Material supplied ->

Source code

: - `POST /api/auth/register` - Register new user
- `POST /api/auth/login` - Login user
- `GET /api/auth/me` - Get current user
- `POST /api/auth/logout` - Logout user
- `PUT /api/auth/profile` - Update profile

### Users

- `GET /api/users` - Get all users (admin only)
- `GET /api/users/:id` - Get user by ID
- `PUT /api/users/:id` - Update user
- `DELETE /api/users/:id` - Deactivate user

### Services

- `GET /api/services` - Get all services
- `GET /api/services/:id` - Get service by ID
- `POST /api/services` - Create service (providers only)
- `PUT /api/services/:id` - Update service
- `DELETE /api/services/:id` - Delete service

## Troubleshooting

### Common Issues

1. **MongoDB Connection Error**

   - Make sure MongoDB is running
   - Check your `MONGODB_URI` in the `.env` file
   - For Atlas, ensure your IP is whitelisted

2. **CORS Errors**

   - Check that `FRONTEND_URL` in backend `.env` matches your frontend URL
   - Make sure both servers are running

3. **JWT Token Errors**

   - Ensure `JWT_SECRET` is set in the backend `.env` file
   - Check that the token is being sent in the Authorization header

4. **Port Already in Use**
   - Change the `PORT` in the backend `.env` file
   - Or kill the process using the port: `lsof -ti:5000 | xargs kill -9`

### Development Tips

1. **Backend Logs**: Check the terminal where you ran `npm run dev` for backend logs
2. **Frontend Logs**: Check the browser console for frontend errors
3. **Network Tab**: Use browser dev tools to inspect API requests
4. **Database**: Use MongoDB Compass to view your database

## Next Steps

--

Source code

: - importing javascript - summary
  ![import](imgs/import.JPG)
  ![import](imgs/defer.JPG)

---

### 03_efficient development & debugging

--

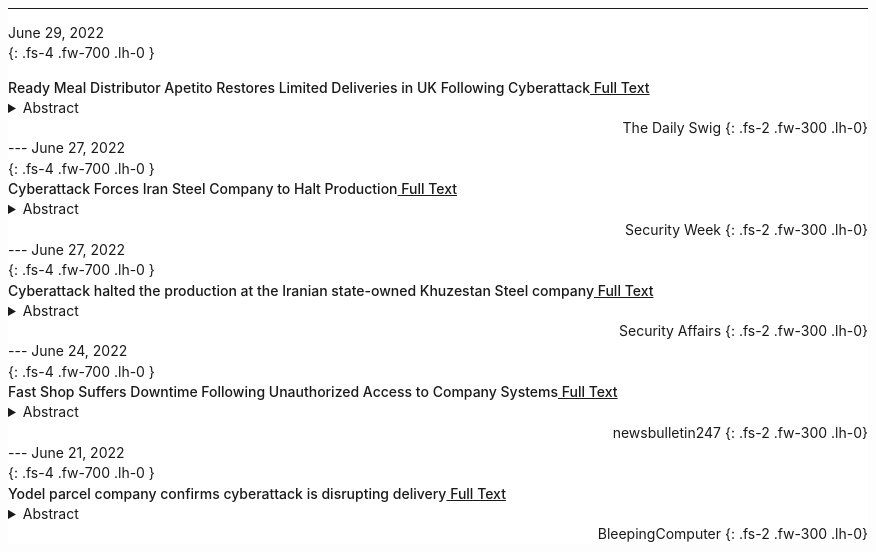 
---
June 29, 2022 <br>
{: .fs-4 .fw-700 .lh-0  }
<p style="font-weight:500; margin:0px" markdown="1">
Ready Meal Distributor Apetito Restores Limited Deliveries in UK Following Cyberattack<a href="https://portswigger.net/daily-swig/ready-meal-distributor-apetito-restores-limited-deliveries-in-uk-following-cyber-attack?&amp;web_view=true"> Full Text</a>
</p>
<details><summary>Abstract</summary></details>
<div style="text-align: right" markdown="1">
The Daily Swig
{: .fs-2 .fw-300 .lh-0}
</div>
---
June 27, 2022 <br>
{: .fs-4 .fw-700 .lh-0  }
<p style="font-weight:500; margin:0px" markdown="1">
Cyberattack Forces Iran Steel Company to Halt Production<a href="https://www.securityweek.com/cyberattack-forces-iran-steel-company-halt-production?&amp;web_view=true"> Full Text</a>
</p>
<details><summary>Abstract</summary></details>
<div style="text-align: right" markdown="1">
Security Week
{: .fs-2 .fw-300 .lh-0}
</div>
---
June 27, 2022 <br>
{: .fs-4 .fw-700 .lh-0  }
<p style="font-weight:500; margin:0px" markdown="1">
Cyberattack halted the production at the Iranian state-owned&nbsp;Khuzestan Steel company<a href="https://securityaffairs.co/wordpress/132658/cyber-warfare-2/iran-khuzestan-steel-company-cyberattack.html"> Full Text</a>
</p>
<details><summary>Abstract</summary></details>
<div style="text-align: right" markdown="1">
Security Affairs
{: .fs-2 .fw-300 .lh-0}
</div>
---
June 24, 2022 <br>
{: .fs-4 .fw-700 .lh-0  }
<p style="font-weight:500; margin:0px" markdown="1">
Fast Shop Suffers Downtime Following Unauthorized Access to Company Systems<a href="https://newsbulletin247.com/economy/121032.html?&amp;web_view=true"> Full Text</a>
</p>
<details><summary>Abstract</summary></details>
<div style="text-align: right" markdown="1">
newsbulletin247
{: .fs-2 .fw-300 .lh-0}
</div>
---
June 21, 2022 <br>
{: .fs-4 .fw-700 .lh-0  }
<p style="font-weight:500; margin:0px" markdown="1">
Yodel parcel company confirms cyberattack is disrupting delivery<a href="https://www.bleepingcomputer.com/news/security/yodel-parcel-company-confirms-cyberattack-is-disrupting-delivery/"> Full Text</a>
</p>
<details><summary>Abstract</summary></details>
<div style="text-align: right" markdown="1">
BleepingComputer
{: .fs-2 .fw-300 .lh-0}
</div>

Exercise requirements -> Output the stretch from the line containing "### Services" through the line containing "3. **JWT Token Errors**" as a numbered list, leaving out blank lines.

Response for this exercise ->
1. ### Services
2. - `GET /api/services` - Get all services
3. - `GET /api/services/:id` - Get service by ID
4. - `POST /api/services` - Create service (providers only)
5. - `PUT /api/services/:id` - Update service
6. - `DELETE /api/services/:id` - Delete service
7. ## Troubleshooting
8. ### Common Issues
9. 1. **MongoDB Connection Error**
10.    - Make sure MongoDB is running
11.    - Check your `MONGODB_URI` in the `.env` file
12.    - For Atlas, ensure your IP is whitelisted
13. 2. **CORS Errors**
14.    - Check that `FRONTEND_URL` in backend `.env` matches your frontend URL
15.    - Make sure both servers are running
16. 3. **JWT Token Errors**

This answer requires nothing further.